Segment Start: DATASET RECORDS
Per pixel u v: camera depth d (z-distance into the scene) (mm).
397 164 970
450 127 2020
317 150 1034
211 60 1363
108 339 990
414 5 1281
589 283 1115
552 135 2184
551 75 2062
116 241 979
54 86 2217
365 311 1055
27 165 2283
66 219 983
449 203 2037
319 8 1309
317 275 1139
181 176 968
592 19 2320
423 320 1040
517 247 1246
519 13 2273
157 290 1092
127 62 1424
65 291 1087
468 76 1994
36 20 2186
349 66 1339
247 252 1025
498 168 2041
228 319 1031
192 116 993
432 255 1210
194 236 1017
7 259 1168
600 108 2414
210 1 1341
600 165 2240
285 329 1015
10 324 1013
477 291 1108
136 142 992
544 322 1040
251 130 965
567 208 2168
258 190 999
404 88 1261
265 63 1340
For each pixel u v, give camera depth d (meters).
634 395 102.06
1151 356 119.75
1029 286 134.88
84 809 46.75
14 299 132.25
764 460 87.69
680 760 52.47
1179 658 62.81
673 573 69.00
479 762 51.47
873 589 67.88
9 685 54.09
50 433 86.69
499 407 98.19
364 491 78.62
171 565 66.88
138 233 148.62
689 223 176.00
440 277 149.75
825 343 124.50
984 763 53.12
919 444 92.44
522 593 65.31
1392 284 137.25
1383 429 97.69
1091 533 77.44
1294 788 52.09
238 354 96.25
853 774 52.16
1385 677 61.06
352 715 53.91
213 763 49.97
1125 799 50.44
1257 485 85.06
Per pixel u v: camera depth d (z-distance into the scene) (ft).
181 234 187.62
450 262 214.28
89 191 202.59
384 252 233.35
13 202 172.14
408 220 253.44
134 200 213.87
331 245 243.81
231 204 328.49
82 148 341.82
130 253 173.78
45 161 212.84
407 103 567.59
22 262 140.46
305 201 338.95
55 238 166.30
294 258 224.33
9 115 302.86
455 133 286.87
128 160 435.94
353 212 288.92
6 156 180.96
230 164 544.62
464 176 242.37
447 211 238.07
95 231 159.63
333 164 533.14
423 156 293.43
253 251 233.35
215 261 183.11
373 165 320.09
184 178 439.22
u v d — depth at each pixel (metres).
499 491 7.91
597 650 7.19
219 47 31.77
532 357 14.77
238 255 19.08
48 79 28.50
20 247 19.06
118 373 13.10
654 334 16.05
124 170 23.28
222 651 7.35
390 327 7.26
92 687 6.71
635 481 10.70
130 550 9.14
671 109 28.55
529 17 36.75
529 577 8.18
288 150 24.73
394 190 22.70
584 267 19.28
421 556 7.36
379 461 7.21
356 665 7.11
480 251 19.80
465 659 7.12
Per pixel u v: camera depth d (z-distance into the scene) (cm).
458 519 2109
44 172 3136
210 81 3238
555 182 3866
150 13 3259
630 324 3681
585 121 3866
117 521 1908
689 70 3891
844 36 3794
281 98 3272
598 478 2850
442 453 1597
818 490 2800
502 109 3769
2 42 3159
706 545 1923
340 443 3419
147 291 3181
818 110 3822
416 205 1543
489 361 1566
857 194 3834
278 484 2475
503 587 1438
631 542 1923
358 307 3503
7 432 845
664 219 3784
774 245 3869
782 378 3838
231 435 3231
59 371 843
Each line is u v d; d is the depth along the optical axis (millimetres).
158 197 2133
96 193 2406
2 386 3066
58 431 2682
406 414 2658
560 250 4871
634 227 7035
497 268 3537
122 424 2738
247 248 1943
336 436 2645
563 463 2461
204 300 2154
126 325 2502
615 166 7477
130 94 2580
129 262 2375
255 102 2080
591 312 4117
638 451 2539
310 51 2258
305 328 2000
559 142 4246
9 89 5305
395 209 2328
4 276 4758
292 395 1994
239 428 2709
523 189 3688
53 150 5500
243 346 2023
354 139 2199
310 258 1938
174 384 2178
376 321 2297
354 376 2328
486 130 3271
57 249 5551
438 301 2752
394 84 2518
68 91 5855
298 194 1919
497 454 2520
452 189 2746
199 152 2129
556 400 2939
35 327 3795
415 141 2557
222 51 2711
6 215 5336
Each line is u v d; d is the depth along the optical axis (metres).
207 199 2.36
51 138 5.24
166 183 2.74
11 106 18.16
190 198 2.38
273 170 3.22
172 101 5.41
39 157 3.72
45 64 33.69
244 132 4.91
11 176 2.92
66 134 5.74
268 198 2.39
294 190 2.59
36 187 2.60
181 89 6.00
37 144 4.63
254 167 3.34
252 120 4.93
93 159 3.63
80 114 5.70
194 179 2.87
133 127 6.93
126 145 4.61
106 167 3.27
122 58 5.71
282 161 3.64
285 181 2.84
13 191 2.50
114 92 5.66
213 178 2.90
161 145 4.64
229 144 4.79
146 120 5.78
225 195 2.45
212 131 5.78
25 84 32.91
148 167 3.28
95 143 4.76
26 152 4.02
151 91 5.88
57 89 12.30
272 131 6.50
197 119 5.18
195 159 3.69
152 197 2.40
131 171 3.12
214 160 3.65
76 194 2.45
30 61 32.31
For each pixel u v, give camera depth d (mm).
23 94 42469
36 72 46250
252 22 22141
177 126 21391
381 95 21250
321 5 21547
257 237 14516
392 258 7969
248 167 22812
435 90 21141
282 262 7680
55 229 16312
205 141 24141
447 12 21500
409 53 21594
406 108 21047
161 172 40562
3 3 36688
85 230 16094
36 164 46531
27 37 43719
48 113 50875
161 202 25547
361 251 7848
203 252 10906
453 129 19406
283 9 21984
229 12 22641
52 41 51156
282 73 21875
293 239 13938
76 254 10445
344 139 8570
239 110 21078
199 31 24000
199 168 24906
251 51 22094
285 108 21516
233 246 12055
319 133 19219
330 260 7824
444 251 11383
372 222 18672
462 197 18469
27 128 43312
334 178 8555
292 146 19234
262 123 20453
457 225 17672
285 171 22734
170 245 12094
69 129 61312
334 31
Segment End: DATASET RECORDS
__PROBLEM__:
Would you please repeat exactly the lines above, starting at the line with "228 319 1031" and stopping at the line with "479 762 51.47", both included?

__SOLUTION TO THIS TASK__:
228 319 1031
192 116 993
432 255 1210
194 236 1017
7 259 1168
600 108 2414
210 1 1341
600 165 2240
285 329 1015
10 324 1013
477 291 1108
136 142 992
544 322 1040
251 130 965
567 208 2168
258 190 999
404 88 1261
265 63 1340
For each pixel u v, give camera depth d (meters).
634 395 102.06
1151 356 119.75
1029 286 134.88
84 809 46.75
14 299 132.25
764 460 87.69
680 760 52.47
1179 658 62.81
673 573 69.00
479 762 51.47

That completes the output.